Qu’est-ce qui se dit sur les autres radios et animateurs dans ce groupe ? Un gars publie le statut de Jean-Simon Bui qui présente son nouveau groupe sur son propre mur :

« C’est fou comment 13 millions d’argent en commandite change le monde Donc Si est pour Trump et tu remet en question les mesures tu est un tata  ? Incroyable comment ses gens peuvent avoir le monopole de la vérité et respecte pas les commentaire des gens » (sic) 

La radio-poubelle et le salissage

C’est sur ce ton de salissage et d’opinions non fondées, de frustrations et d’« on se lâche lousse », que ce groupe Les fans de la radio de Québec… semble fonctionner. À l’image de la radio-poubelle, au final.

Après qu’une personne ait publié ses goûts dans le groupe Radiovores, un membre a pris une capture et s’en est servi dans le groupe Les fans de la radio de Québec… pour conclure que Radiovores était un groupe de fans du FM 93. Logique? #not. Ce à quoi un membre a rétorqué que ce groupe-là était une page de Radio X et qu’il leur disait bye bye.

Mais les commentaires ne se sont pas arrêtés là! Tout ce qu’on peut y dire sur Jean-Simon Bui et sur le nouveau groupe: « salissage, opinions non fondées, frustrations et on se lâche lousse ».

C’est comique de lire des accusations de « division » et de « pensée unique » de la part des adeptes d’une station qui n’accepte aucune critique, même en blague. 

Les fans de radio-poubelle n’acceptent pas la critique

Que ce soit ou non une page de fans de Radio X, on a pu voir de fortes réactions en tout cas, après la publication de l’article d’Isabelle Hachey au sujet du gestionnaire Brosseau de RNC, qui possède Radio X.

Quand un membre du groupe Les fans de la radio de Québec…. partage la nouvelle de la mort du cinéaste Jean-Marc Vallée, c’est la machine paranoïaque qui s’emballe. Les adeptes de CHOI soupçonnent même une autre station d’avoir des « agents » avec des faux comptes pour aller faire des publications dans divers groupes Facebook. Autrement dit, ils croient que les autres font ce que les pirates font depuis des années.

Il faut parler de la radio-poubelle. La radio-poubelle parle contre tout le monde

Ne nous trompons pas!

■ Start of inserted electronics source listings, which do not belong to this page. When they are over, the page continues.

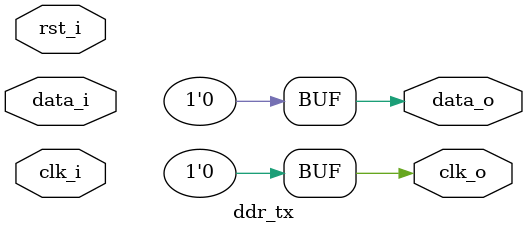
<source format=v>
module ddr_tx(	// file.cleaned.mlir:2:3
  input        rst_i,	// file.cleaned.mlir:2:24
  input  [1:0] data_i,	// file.cleaned.mlir:2:40
  input        clk_i,	// file.cleaned.mlir:2:57
  output       data_o,	// file.cleaned.mlir:2:74
               clk_o	// file.cleaned.mlir:2:91
);

  assign data_o = 1'h0;	// file.cleaned.mlir:3:14, :4:5
  assign clk_o = 1'h0;	// file.cleaned.mlir:3:14, :4:5
endmodule


</source>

Ces attaques contre les autres animateurs et autres médias n’ont pas commencé il y a quelques jours parce que Jean-Simon Bui a eu la bonne intuition de créer un groupe qui réunit les gens ayant la passion de la radio… Leur paranoïa non plus. 

Voici une capture remontant à octobre 2020. Un animateur de CHOI s’en prend à un membre du groupe qui critique son comportement envers un auditeur la veille en ondes: « Il a déjà entendu l’auditeur parler contre lui dans l’émission Fabi la nuit ». On n’aime guère la concurrence et on voit des complots partout. 

Ensuite, il demande au membre d’où vient cette haine qu’il a envers lui… 

Cette façon de faire de la radio, de transformer des auditeurs en adeptes sectaires, de laisser faire de la propagande haineuse et complotiste à ses émissions parce que la provocation « ça rapporte », c’est inacceptable.

De la radio parlée, c’est une chose, de la radio d’opinion, ça va toujours. C’est autre chose de la faire et d’entretenir de la radio-poubelle.

Les artisans et les gens passionnés par la radio ne peuvent éternellement ignorer l’éléphant dans la pièce et faire comme si la radio-poubelle, à Québec, n’existait plus, ou n’avait jamais existé. Même si ce type de radio s’est retranché dans une seule station, à Radio X, elle continue. Il faut en finir avec le tabou.

RNC Media a lancé il y a six mois une injonction contre notre coalition pour tâcher de nous intimider, en voulant nous forcer à nous identifier et donc nous faire taire à tout jamais. Depuis près de 10 ans, nous sommes la seule organisation à avoir sans relâche dénoncé les dommages à la démocratie que fait la radio-poubelle dans la région. 

La radio-poubelle fait des poursuites, émet des injonctions, insulte et intimide des gens en ondes et sur les réseaux sociaux. Nous savons tout ça. Il ne faut quand même pas faire semblant que ça n’existe pas.